╭──

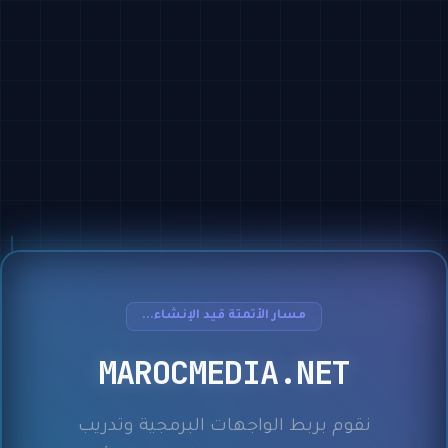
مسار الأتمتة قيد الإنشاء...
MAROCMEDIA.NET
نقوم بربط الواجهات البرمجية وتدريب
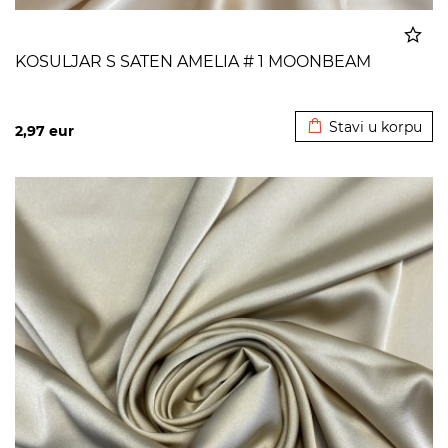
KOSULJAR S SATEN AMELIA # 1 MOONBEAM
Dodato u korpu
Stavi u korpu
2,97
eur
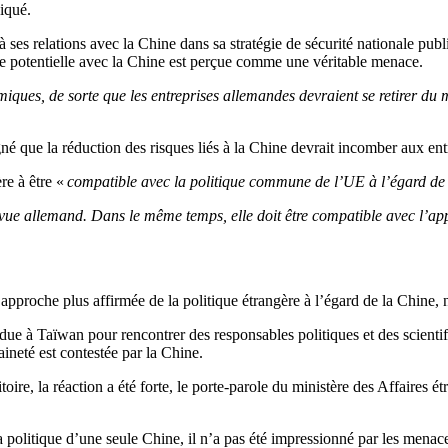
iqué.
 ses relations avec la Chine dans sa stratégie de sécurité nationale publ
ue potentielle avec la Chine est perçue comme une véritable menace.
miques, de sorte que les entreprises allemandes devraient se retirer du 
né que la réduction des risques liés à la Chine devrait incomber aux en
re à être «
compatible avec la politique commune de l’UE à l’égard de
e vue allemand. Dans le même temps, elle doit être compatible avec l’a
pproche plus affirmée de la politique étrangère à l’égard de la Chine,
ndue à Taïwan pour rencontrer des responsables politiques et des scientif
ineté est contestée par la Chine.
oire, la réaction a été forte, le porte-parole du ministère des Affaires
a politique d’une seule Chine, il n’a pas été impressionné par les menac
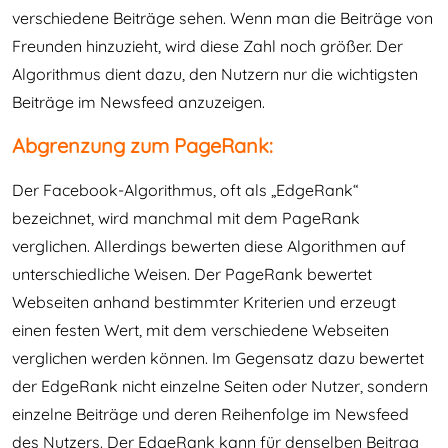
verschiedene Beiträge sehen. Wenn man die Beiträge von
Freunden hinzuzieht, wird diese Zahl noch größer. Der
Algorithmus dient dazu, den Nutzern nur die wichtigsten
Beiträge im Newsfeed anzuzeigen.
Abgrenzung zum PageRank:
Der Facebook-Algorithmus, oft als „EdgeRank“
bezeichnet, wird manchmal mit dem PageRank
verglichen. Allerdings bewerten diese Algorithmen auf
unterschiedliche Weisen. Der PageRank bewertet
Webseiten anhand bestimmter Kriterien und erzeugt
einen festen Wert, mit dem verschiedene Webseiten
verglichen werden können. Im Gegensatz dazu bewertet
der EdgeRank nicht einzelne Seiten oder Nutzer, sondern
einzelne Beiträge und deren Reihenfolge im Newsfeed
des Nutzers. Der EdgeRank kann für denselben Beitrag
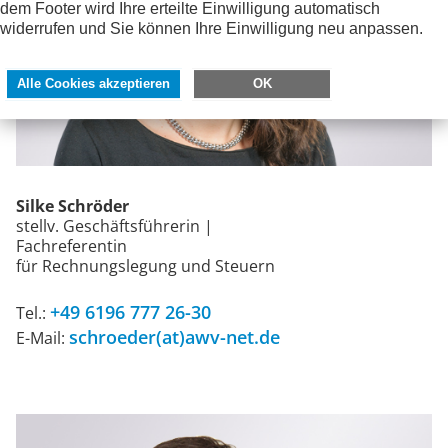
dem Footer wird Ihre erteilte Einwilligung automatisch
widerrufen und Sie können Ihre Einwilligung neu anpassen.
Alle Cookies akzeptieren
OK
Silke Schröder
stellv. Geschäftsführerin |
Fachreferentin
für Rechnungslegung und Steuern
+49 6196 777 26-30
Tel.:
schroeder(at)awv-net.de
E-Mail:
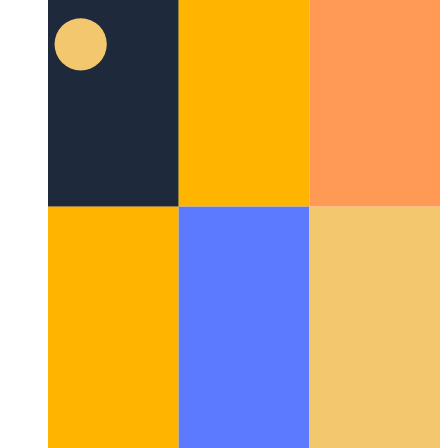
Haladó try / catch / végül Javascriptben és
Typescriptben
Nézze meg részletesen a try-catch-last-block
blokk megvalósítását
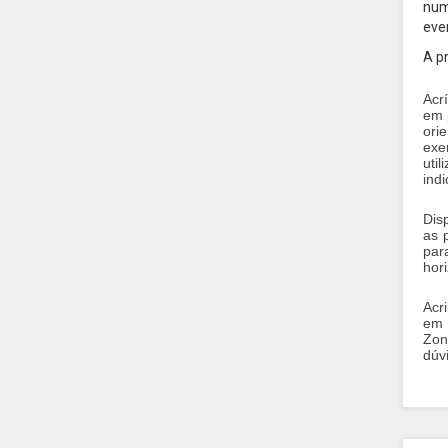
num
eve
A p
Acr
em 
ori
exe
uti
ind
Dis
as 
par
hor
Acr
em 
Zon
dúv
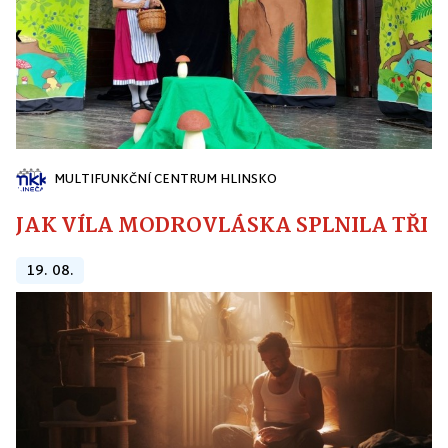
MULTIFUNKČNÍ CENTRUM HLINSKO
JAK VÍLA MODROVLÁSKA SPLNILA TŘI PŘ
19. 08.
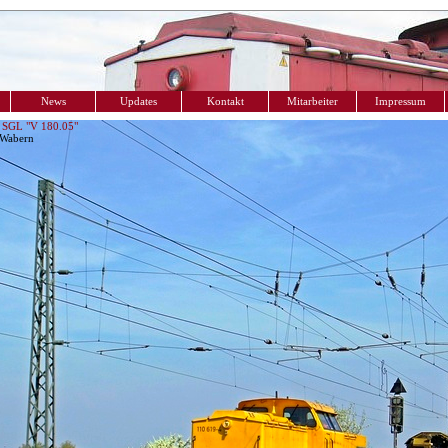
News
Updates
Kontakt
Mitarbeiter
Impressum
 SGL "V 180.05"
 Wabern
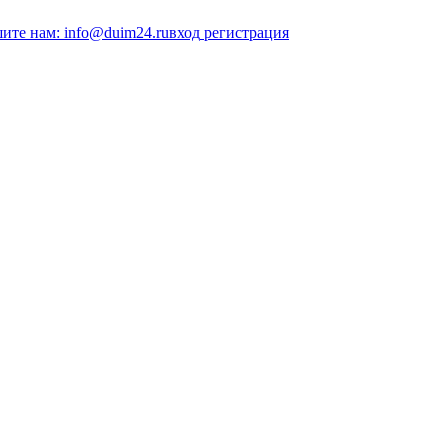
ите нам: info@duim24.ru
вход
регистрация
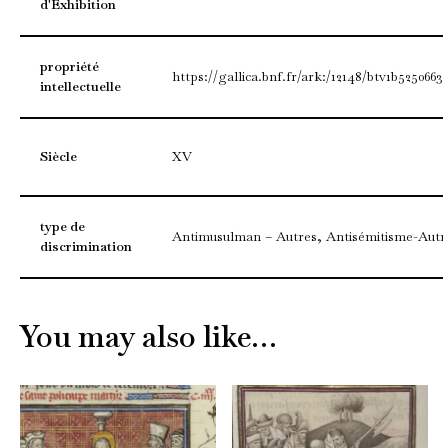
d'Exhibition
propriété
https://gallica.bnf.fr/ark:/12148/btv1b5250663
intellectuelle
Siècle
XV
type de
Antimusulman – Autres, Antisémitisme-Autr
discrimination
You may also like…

╰──
╭──

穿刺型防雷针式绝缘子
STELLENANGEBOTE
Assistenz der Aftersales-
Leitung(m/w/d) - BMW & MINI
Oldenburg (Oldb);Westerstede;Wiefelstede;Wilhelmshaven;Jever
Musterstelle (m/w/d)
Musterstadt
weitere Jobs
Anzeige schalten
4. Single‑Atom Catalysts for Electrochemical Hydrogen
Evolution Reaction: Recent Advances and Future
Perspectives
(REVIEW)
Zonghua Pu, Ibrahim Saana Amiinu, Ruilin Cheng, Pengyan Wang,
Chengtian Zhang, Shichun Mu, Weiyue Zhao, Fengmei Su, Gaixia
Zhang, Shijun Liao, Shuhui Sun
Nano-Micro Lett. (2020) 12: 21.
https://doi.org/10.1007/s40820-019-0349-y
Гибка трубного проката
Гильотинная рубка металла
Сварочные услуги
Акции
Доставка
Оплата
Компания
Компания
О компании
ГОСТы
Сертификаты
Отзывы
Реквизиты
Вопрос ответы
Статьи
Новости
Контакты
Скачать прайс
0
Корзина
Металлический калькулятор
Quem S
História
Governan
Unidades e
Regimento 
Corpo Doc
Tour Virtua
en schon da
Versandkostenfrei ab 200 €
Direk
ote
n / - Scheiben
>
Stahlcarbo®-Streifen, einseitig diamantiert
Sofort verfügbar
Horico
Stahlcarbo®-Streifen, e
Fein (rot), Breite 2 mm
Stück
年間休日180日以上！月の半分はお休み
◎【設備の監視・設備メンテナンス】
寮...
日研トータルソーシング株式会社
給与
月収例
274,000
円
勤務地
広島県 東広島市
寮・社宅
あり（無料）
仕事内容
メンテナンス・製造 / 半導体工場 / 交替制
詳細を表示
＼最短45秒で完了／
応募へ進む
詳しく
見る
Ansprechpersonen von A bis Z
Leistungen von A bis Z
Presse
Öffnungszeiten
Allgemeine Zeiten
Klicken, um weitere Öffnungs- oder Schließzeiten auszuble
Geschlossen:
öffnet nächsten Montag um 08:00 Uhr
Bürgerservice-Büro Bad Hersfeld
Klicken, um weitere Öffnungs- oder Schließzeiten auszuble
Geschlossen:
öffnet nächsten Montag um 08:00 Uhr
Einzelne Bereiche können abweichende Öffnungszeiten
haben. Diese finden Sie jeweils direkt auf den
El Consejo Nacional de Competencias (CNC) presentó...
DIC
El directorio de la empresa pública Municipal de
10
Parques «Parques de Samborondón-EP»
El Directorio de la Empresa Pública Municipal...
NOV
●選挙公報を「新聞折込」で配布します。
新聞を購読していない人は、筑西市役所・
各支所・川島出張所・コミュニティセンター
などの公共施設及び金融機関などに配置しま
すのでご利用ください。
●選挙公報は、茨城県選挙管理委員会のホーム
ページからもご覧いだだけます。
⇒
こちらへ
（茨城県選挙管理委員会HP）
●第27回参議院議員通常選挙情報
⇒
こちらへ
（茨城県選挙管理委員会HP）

╰──

**Task details**
Return exactly the lines that appear in the data above between the line containing "Nézze meg részletesen a try-catch-last-block" and the line containing "d'Exhibition", both of which are included, and leave the pictures out.

**Your solution**
Nézze meg részletesen a try-catch-last-block
blokk megvalósítását
num
eve
A p
Acr
em 
ori
exe
uti
ind
Dis
as 
par
hor
Acr
em 
Zon
dúv
MULTIFUNKČNÍ CENTRUM HLINSKO
JAK VÍLA MODROVLÁSKA SPLNILA TŘI PŘ
19. 08.
News
Updates
Kontakt
Mitarbeiter
Impressum
 SGL "V 180.05"
 Wabern
ите нам: info@duim24.ru
вход
регистрация
d'Exhibition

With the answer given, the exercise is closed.